Я помню молодого солдата, он умирал во фронтовом госпитале, где я был хирургом в 1939 году. Я к нему подошел и сел рядом, он сказал: «Сегодня ночью я умру». — «Да, возможно, сегодня ты умрешь. Тебе страшно?» — «Нет, мне не страшно умирать. Конечно, мне больно, что я не увижу больше жену, мою деревню. Но мне страшно, что я буду умирать один». — «Ты не будешь умирать один, я останусь с тобой». — «Да, но как я буду знать, что вы рядом?» Я ответил: «Сначала мы будем разговаривать. Потом ты устанешь и будешь говорить все меньше. Потом ты заснешь, и затем, еще прежде, чем ты заснешь, я возьму твою руку. Ты иногда будешь просыпаться, открывать глаза и видеть меня, а будут моменты, когда ты не сможешь открыть глаза, но будешь чувствовать мою руку и пожимать ее. И так мы проведем ночь, и в какой-то момент ты умрешь, но до последнего момента ты будешь знать, что ни минуты не был один».
Так и произошло — он сжимал мою руку, пока его рука не похолодела и не опустилась… Но он ни минуты не оставался в одиночестве, и было видно — я видел, чувствовал, — что ему не страшно, он просто постепенно вошел в смерть, как бы заснул. И я думаю, что находиться рядом, оставаться вместе с человеком, переживающим утрату или умирающим, чрезвычайно важно. И наряду с этим — смелость поделиться собственными убеждениями. Не говорить: «Вы не правы, а я прав», а: «Знаете, я думаю иначе. Я потерял мать, потерял отца, потерял так много других людей, и мой опыт таков…»
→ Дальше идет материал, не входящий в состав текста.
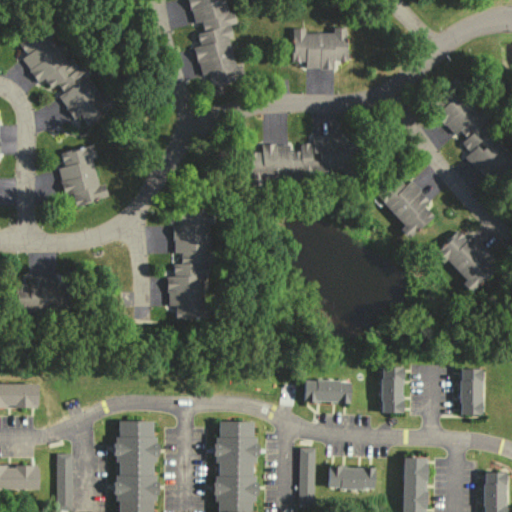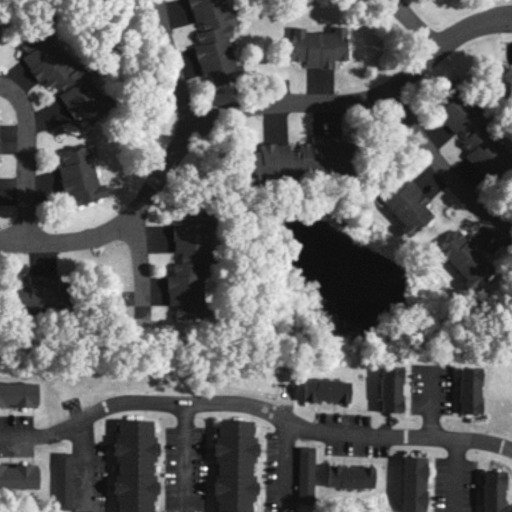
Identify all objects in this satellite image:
road: (413, 24)
building: (213, 40)
building: (317, 46)
road: (174, 63)
building: (60, 75)
road: (253, 108)
road: (8, 124)
building: (470, 130)
building: (302, 159)
road: (443, 166)
building: (78, 175)
building: (404, 204)
road: (140, 250)
building: (464, 258)
building: (187, 264)
building: (40, 296)
road: (141, 301)
building: (388, 388)
building: (323, 390)
building: (467, 390)
building: (18, 394)
building: (21, 395)
road: (430, 406)
road: (255, 407)
road: (182, 451)
road: (77, 459)
road: (281, 460)
building: (233, 465)
building: (132, 466)
road: (454, 473)
building: (304, 474)
building: (20, 475)
building: (17, 476)
building: (348, 477)
building: (61, 481)
building: (412, 483)
building: (491, 491)
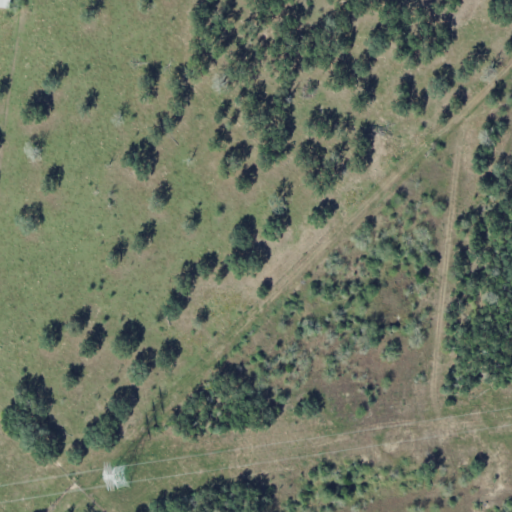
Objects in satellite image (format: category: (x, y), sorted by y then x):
building: (6, 3)
power tower: (122, 475)
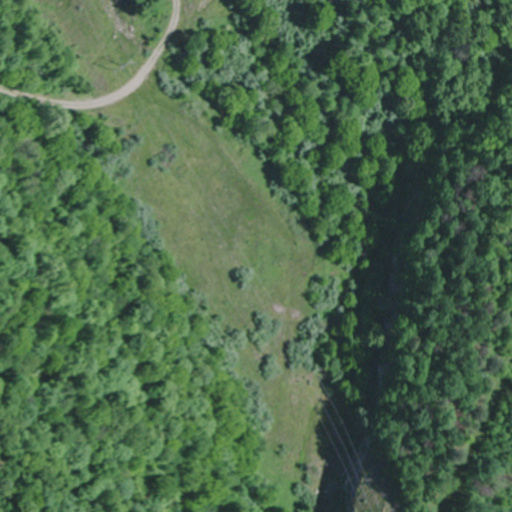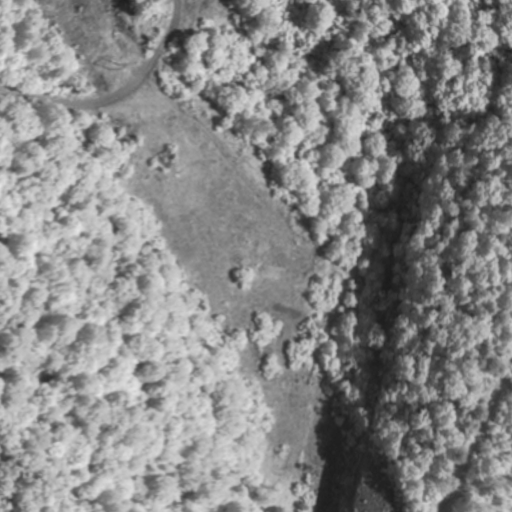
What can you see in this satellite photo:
quarry: (152, 44)
power tower: (120, 58)
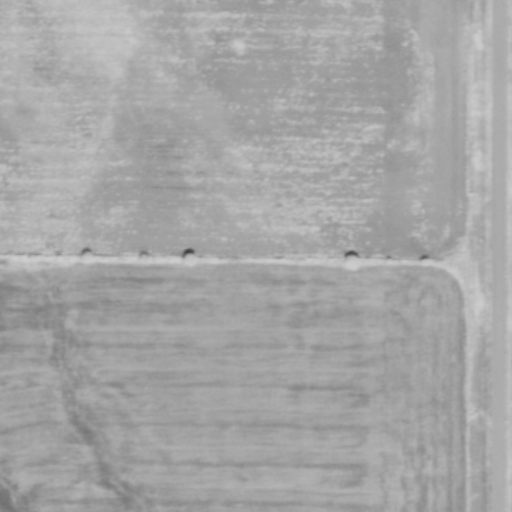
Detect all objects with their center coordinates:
road: (492, 256)
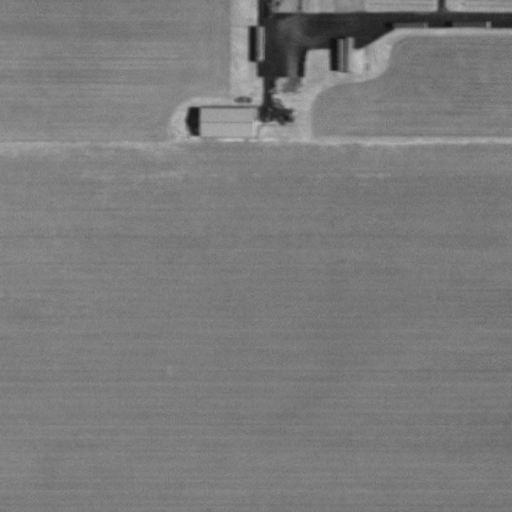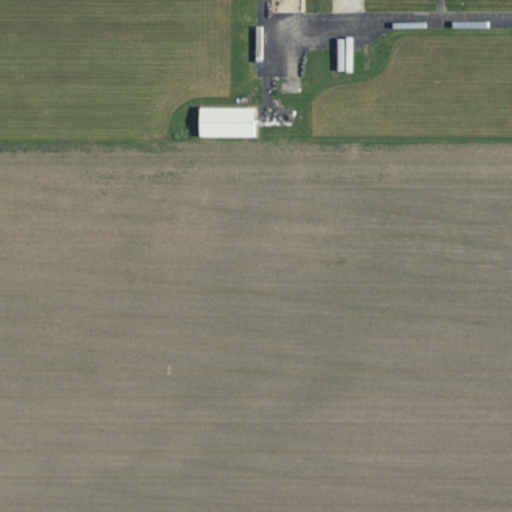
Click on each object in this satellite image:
building: (295, 3)
road: (271, 10)
road: (391, 21)
park: (123, 65)
building: (224, 121)
building: (239, 123)
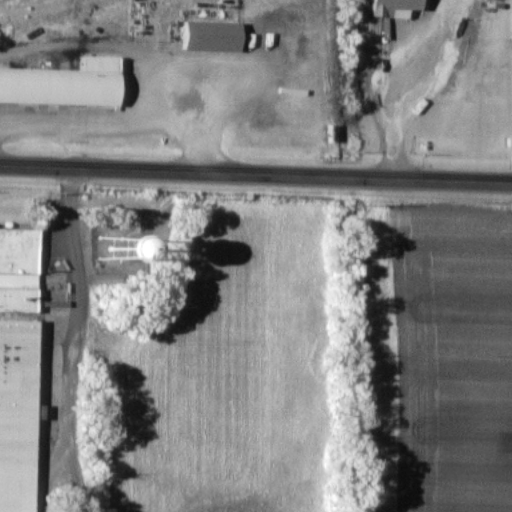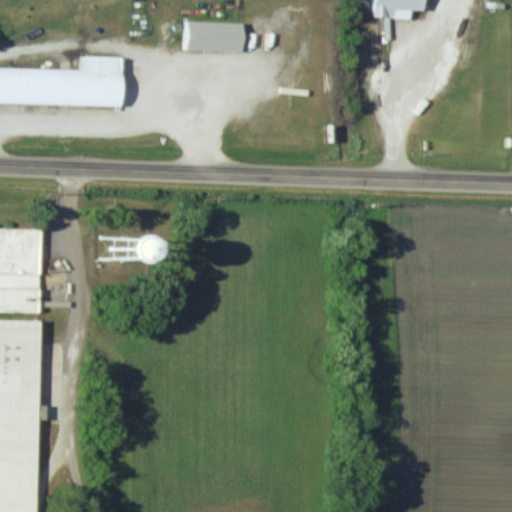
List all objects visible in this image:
building: (386, 7)
building: (401, 7)
building: (207, 36)
building: (214, 36)
building: (62, 83)
building: (62, 86)
road: (255, 171)
water tower: (115, 254)
road: (74, 339)
building: (15, 363)
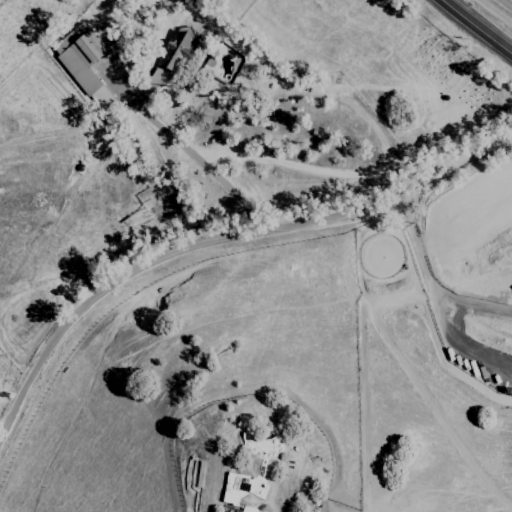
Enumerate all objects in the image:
road: (471, 33)
building: (176, 49)
building: (82, 57)
building: (102, 97)
road: (192, 152)
road: (219, 235)
road: (417, 244)
road: (469, 304)
road: (456, 345)
building: (248, 509)
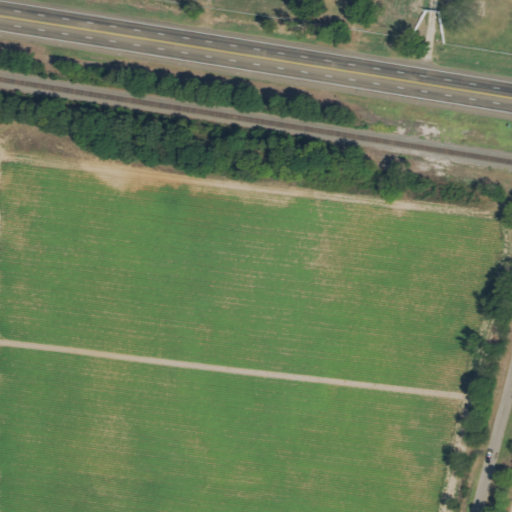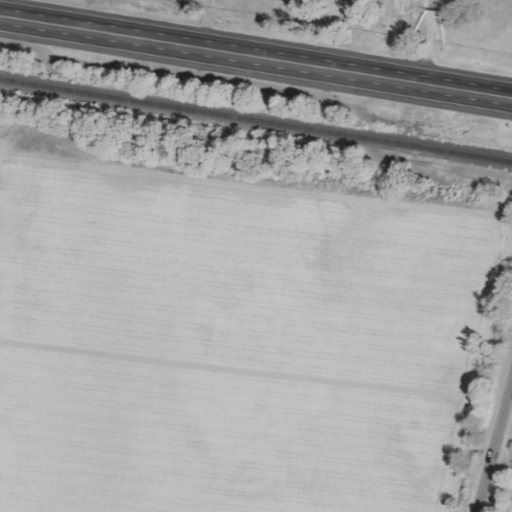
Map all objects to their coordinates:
road: (426, 40)
road: (255, 53)
railway: (256, 118)
road: (488, 435)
И когда человек сталкивается с такими предельными явлениями, как смерть, люди зачастую гораздо более открыты, гораздо более восприимчивы, потому что в таких ситуациях это для них жизненно важно. В таких ситуациях они способны принять нечто новое, чем когда они полны жизни и слушают в одно ухо. Если в этот момент ваше слово не подействует, оно может подействовать позже. И это тоже нужно принять в расчет: мы не всегда способны помочь человеку в самый момент, когда стремимся помочь. Но то, что мы делаем, что говорим, чем мы являемся, может оставить на личности человека как бы печать. Я могу дать очень коротенький пример.
Во время немецкой оккупации я в течение года преподавал в средней школе, потому что мне нужно было официальное прикрытие, ну и нужна была пища. В одном из классов была девочка лет четырнадцати-пятнадцати, которая проплакала весь мой урок естественной истории, и мне не верилось, что она пришла в такое отчаяние и плачет из-за урока. И когда после урока она выходила, я ее остановил и сказал: «Не отчаивайся никогда!» Она прошла мимо.
Я не знал, что с этим словом случилось; но для меня это слово имело громадное значение, потому что я верю в помощь Божию в этом отношении. Двадцать пять лет спустя она меня разыскала и написала письмо, что в тот день эти слова дали ей силу жить и надежду на будущее; это будущее перед ней раскрылось как победа.
В тот момент я только сказал ласковое слово бедной плачущей девочке, но оно было сказано изнутри моего собственного опыта и из того, чему я научился от Христа. И это очень значительно переменило для нее нечто.
Публикуется по книге: Митрополит Антоний Сурожский: “Смерть: уходящие и остающиеся” – Фонд Митрополита Антония Сурожского, Фонд помощи хосписам Вера.